Stumbled on this today and found that on average FX-focused hedge funds have a mind-blowing Sharpe ratio of 1.1 even though with the decrease volatility in FX lately and their profits are still generating a Sharpe ratio of 1.1 compared to before when it was 2.
'Although the lower volatility returns’ profile of the hedge fund sector in general – an average Sharpe ratio of 1.1 and a high of 2.0 during the past five years – has indicated to institutional investors that hedge fund managers in general are more adept at generating additional returns, even when taking on less risk, for FX-related funds headline low market volatility results in the inability to rely on any single strategy, be it carry, momentum or mean reversion.'
Obviously you can't just generate that from pure vanilla trading of FX pairs, you gonna need options and derivatives, but still what's your Sharpe ratio. And what do you guys think is a good ratio for an average one-man FX trader? Do you place any importance on stuff like that? Any thoughts?

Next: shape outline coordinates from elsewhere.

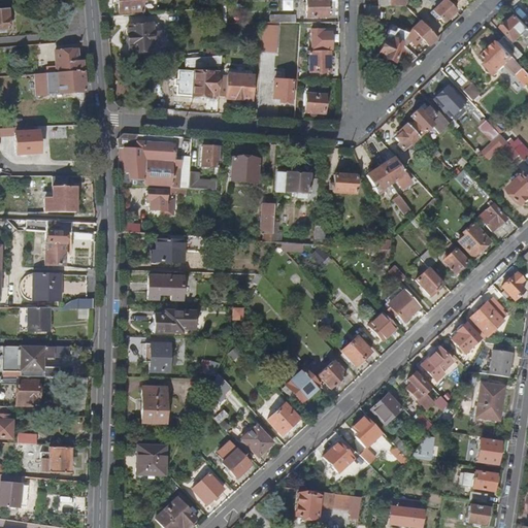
[(146,0),(120,0),(121,13),(144,11),(143,3),(146,2),(146,0)]
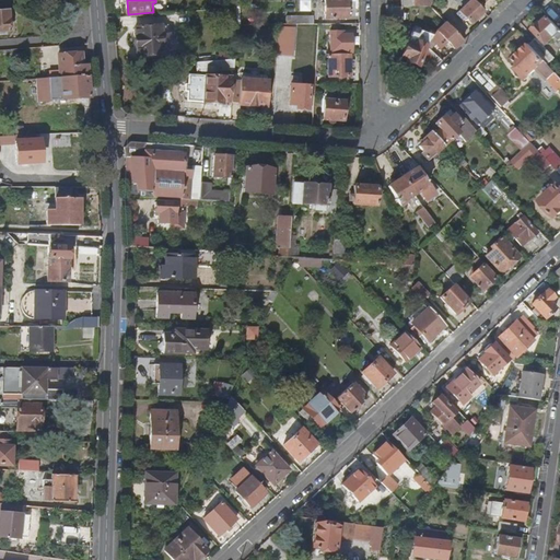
[(325,0),(326,19),(349,18),(348,0),(325,0)]
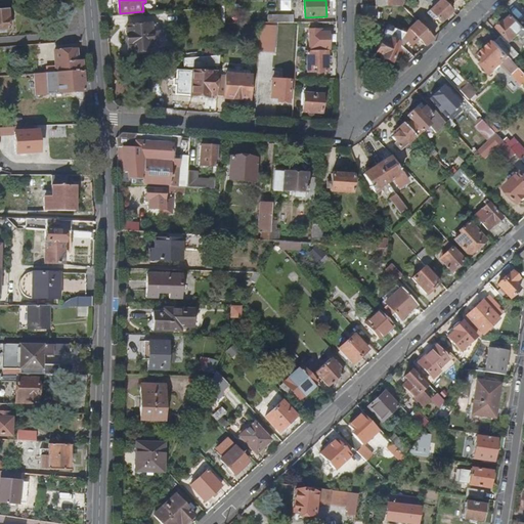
[(440,23),(452,10),(441,0),(440,0),(430,11),(440,23)]
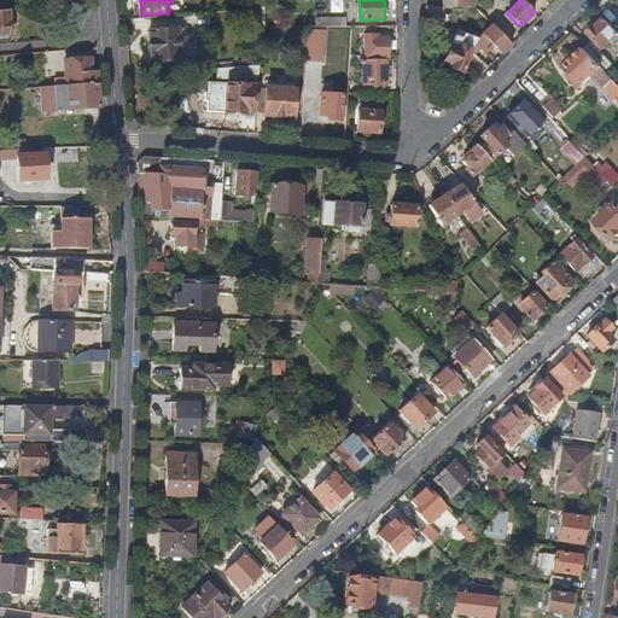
[(443,24),(443,9),(426,9),(427,24),(443,24)]
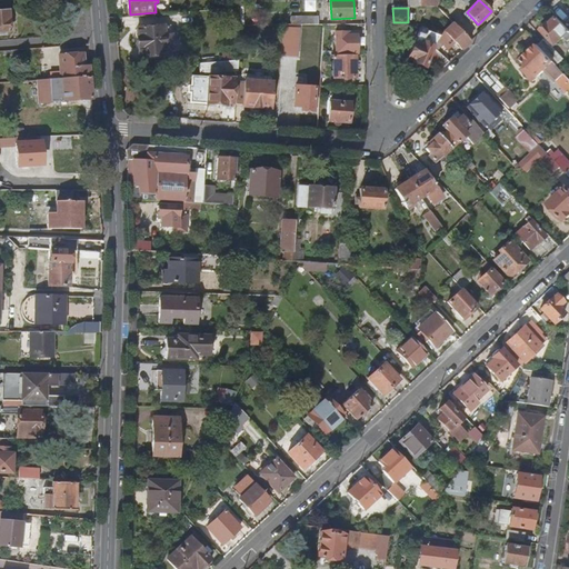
[(0,32),(11,31),(9,10),(0,10),(0,32)]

Personally, I don't compare my returns to the 'risk-free' rates like 10-year US treasury bonds. Since the current yield of the 10-year US treasury bond is 2.76%, then if your yearly returns are 2.76%, then you're Sharpe Ratio is about 1.0 (give or take). The only Sharpe that I use is for writing with. I think the article is suggesting that the average hedge fund is finding it difficult to make yearly gains that beat the 10-year bond yields due to lower volatility in the market. I totally agree with this. Interestingly, the top hedge fund in 2012 made a YTD Total Return of +37.8% which means a Sharpe Ratio of about 13.7 (i am not including standard deviation calculation since I don't know the performance of other years). Top dog looks pretty good.